Begin DATA SHOWN

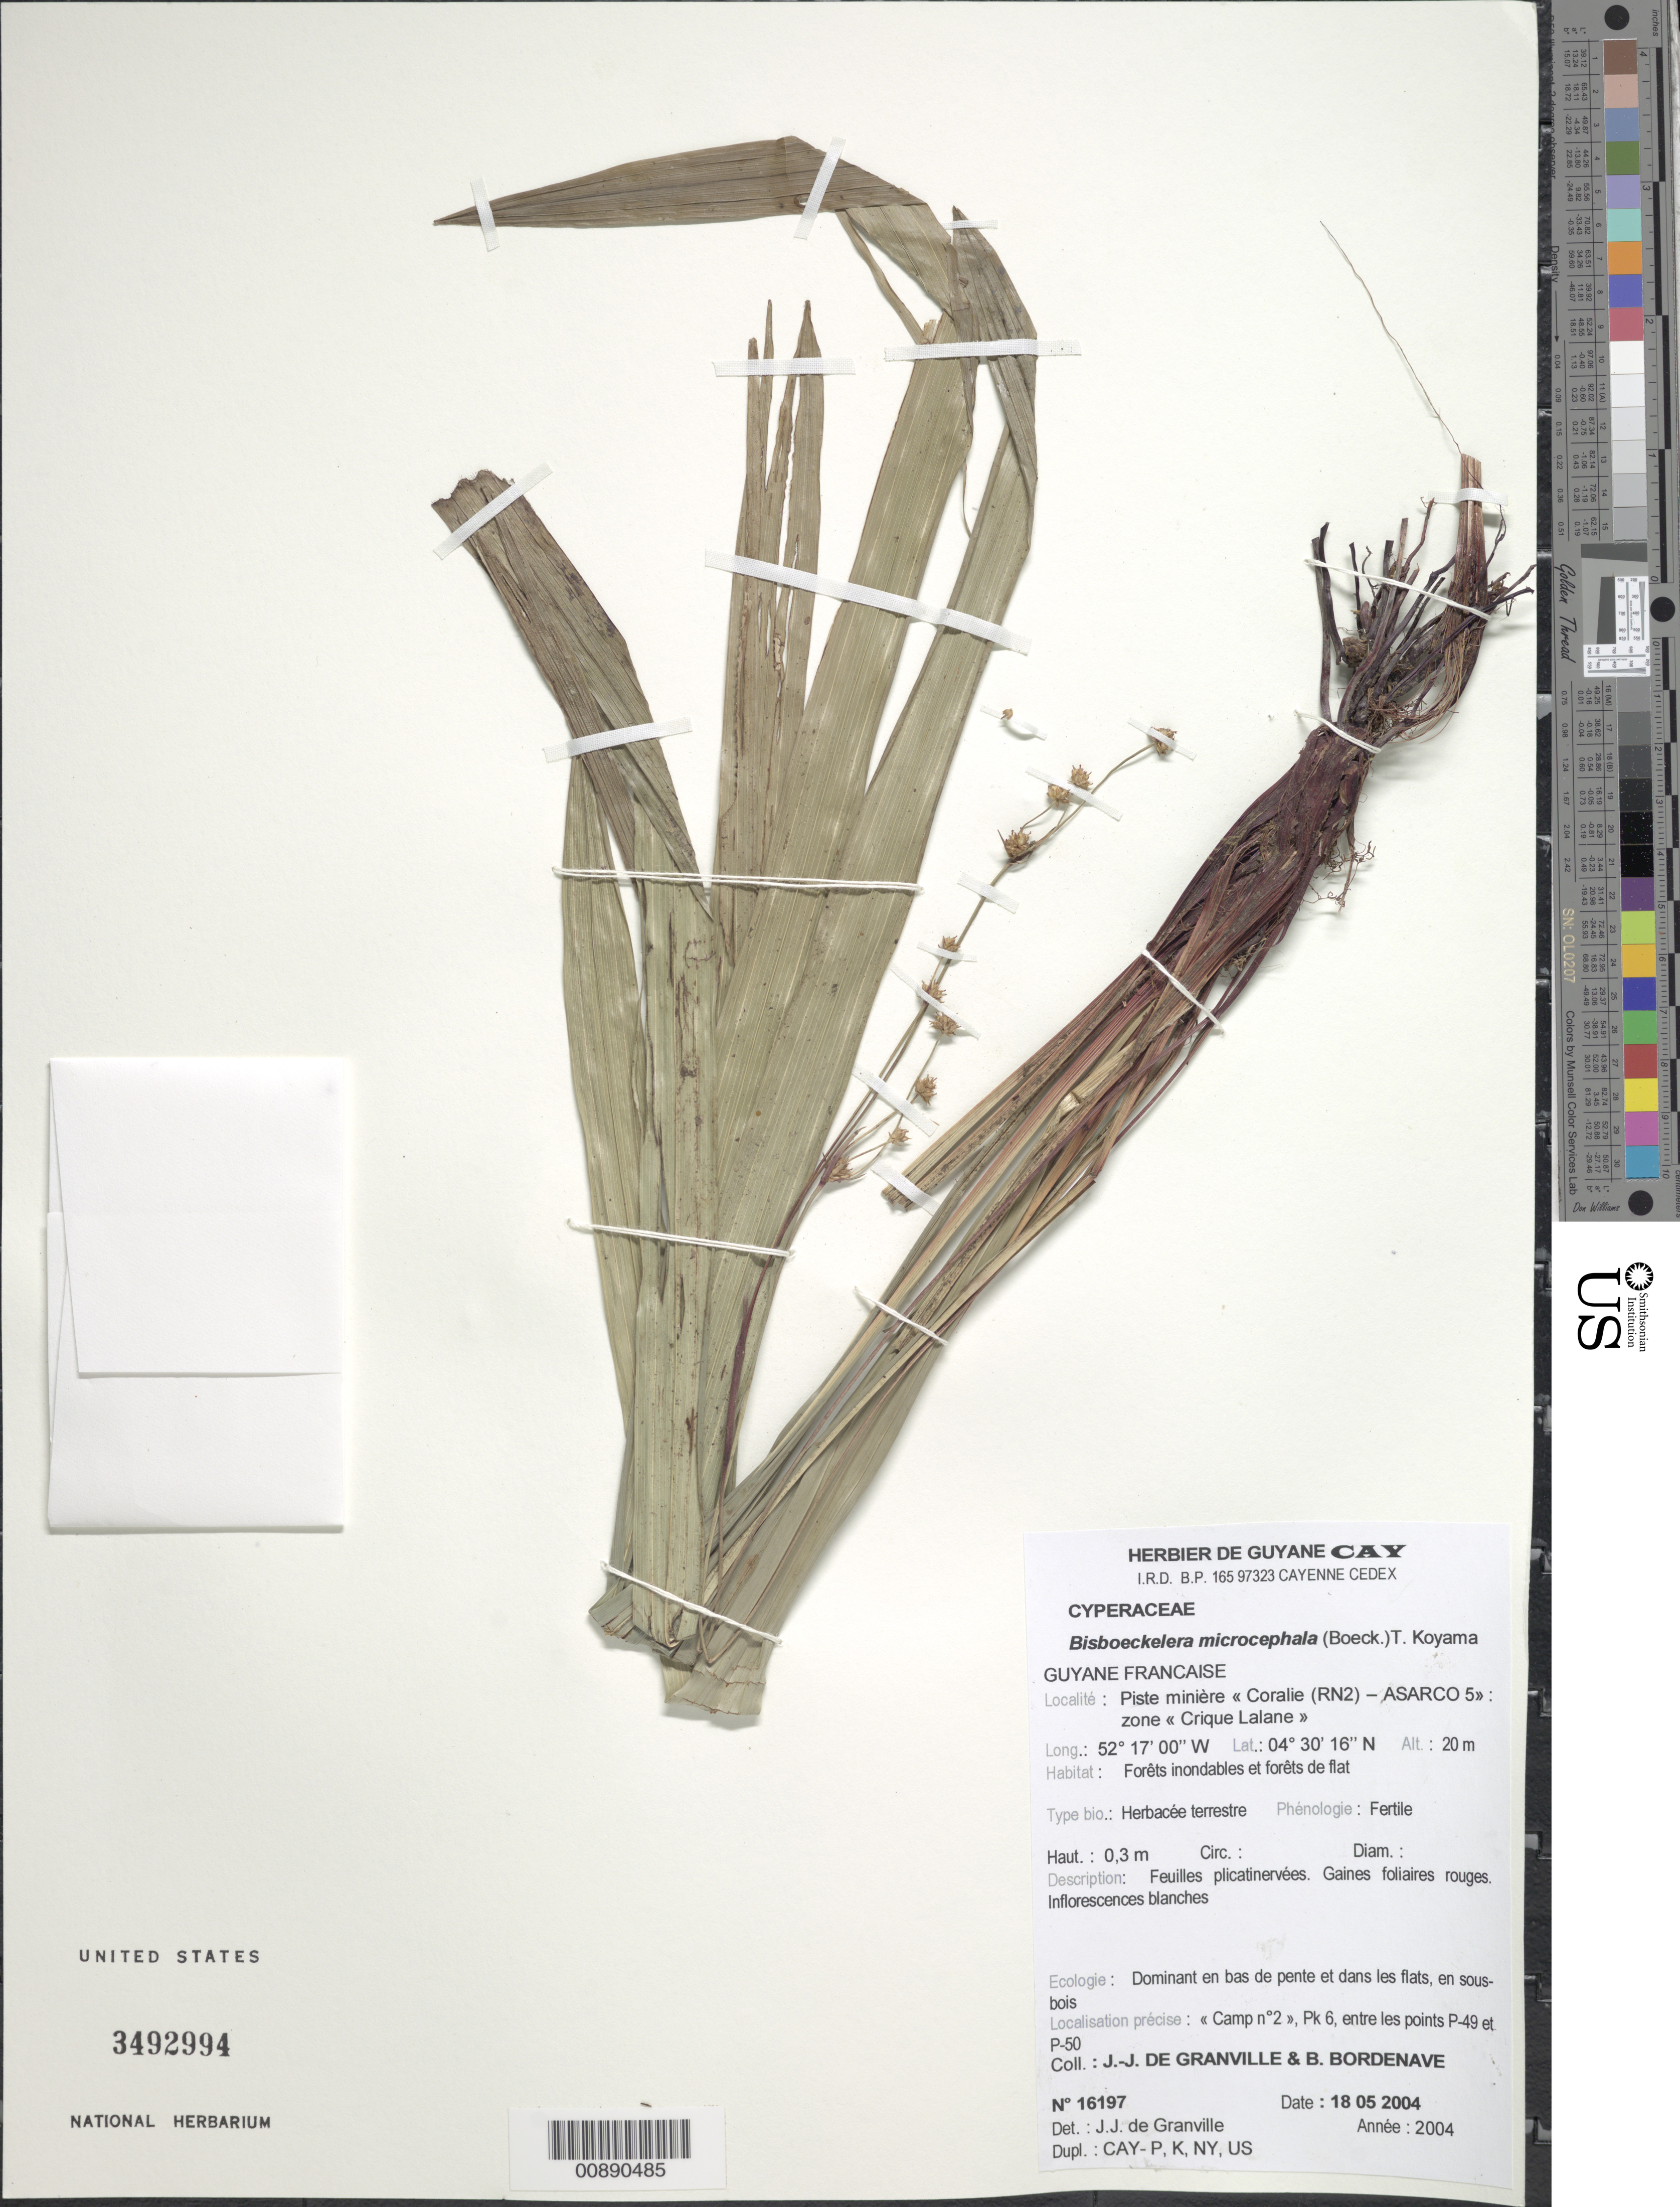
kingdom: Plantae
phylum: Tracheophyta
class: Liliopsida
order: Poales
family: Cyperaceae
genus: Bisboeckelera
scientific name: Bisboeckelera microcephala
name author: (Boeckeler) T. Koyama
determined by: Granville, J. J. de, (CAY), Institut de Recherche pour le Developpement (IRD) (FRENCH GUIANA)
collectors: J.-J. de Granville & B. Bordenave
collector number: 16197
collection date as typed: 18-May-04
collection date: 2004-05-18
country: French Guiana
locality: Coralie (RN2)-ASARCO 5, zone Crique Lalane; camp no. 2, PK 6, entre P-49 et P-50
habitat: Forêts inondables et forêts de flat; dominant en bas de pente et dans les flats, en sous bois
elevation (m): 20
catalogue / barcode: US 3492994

End DATA SHOWN

### OBJECTIVE
Write out the lines of the material starting at the one containing "genus: Bisboeckelera" and ending at the one containing "locality: Coralie (RN2)-ASARCO", both included.

### ANSWER TO THIS TASK
genus: Bisboeckelera
scientific name: Bisboeckelera microcephala
name author: (Boeckeler) T. Koyama
determined by: Granville, J. J. de, (CAY), Institut de Recherche pour le Developpement (IRD) (FRENCH GUIANA)
collectors: J.-J. de Granville & B. Bordenave
collector number: 16197
collection date as typed: 18-May-04
collection date: 2004-05-18
country: French Guiana
locality: Coralie (RN2)-ASARCO 5, zone Crique Lalane; camp no. 2, PK 6, entre P-49 et P-50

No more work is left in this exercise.